A 180-nm CMOS Integrated Capacitance-to-Time Converter for Capacitive Sensing Applications

This paper presents the implementation of a capacitance-to-time converter in standard 0.18 μm CMOS technology. It is based on a square wave relaxation oscillator that incorporates both pulse width modulation (PWM) and proportional to magnitude (PM) dependencies. The circuit is designed to interface with differential capacitance sensors, but can also interface with single capacitance sensors using a reference capacitor. It works with various capacitive values, ranging from a few nanofarads to less than one picofarad, considering different external R0 resistor values.
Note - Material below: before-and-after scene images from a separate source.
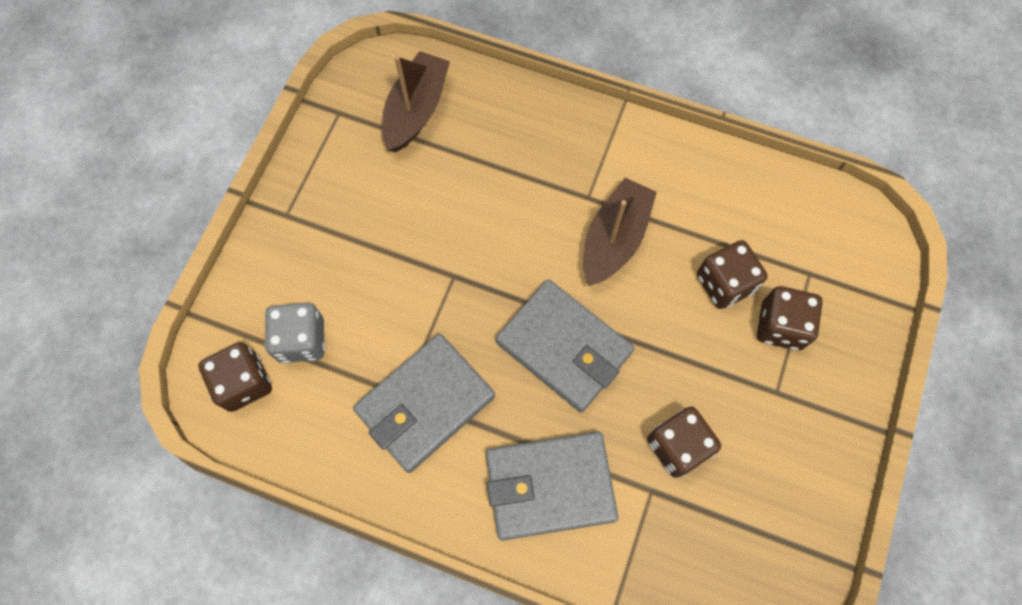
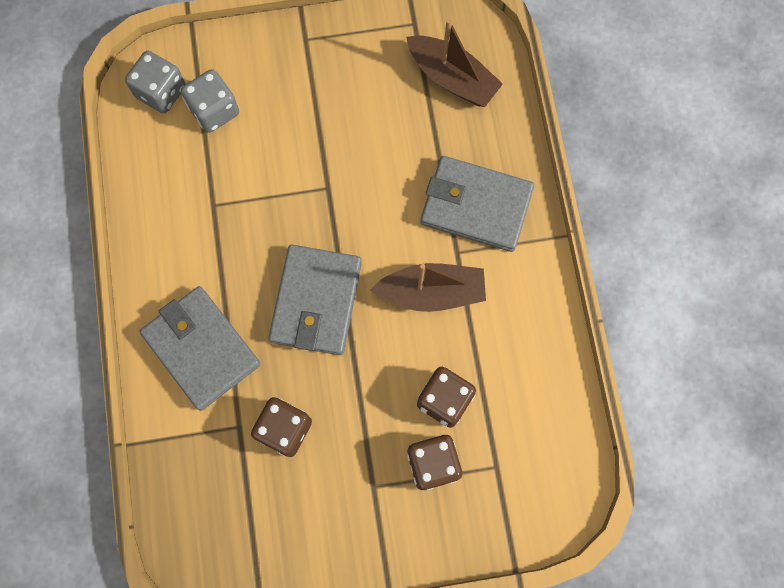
camera: 60 degrees right, 5 degrees up
(244, 383) = (161, 92): brown dice -> grey dice
(416, 110) = (452, 78): brown boat -> brown boat turned 45 degrees clockwise
(425, 404) = (215, 225): grey wallet -> grey wallet (476, 206)

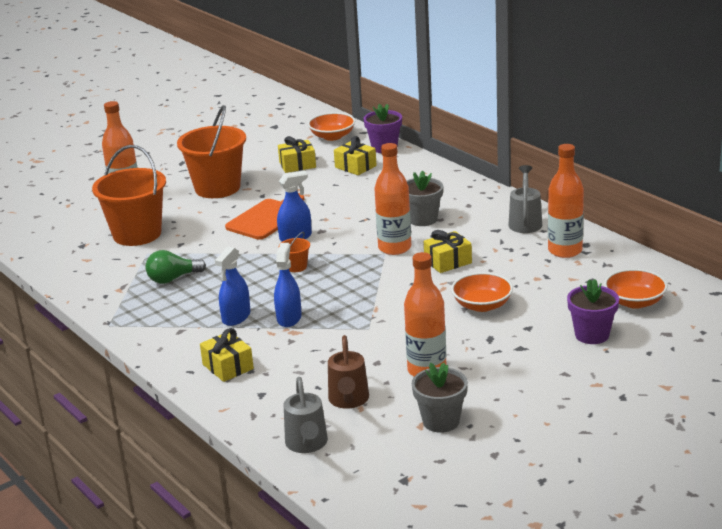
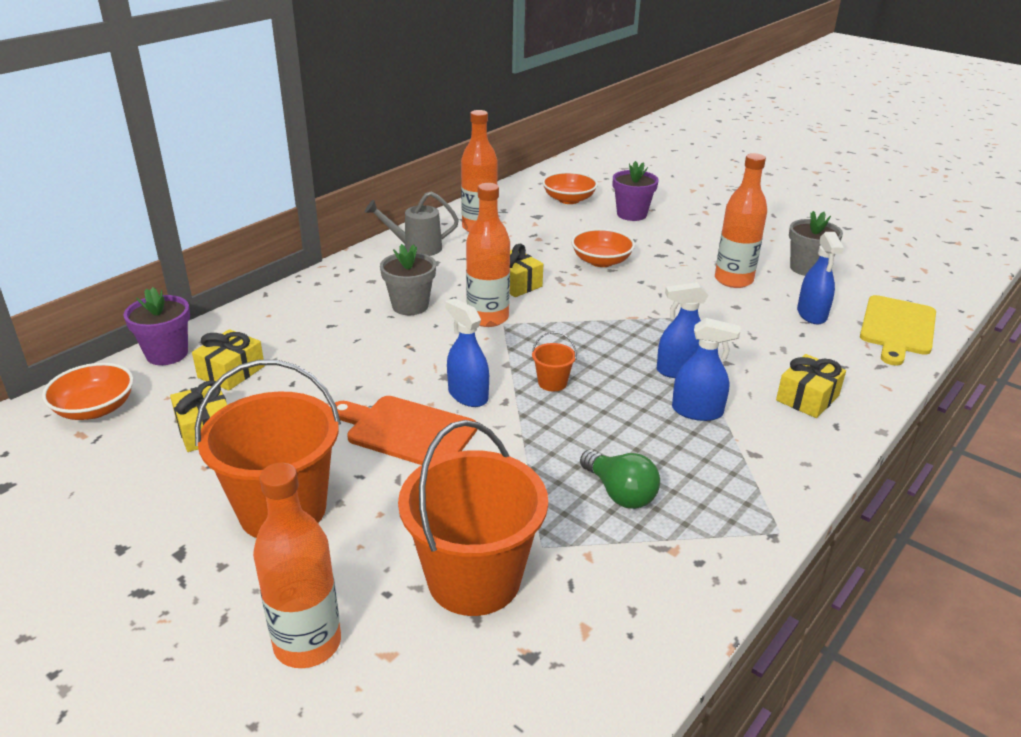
camera: 105 degrees left, 5 degrees up
(307, 444) = (897, 328): grey watering can -> yellow cutting board
(348, 400) = (811, 314): brown watering can -> blue spray bottle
Characterization tests proved that the fabricated chips exhibit the expected performance across the full range of use, achieving a sensitivity of 207 μs/ΔpF in differential mode (110 μs/pF in single mode), and a resolution of 0.5 fF in differential mode (0.9 fF in single mode). The circuit occupies a silicon area of 0.0044mm2, with a maximum power consumption of 1.5mW. The circuit has also been successfully tested in real applications, such as measuring liquid levels in microfluidic applications. By using COTS level-meters, it achieved a sensitivity of 0.4 pF/mL with a resolution of 100 μL. Measuring the dielectric constant in liquids was also demonstrated by using specifically designed 3D-printed fluidic capacitance sensors.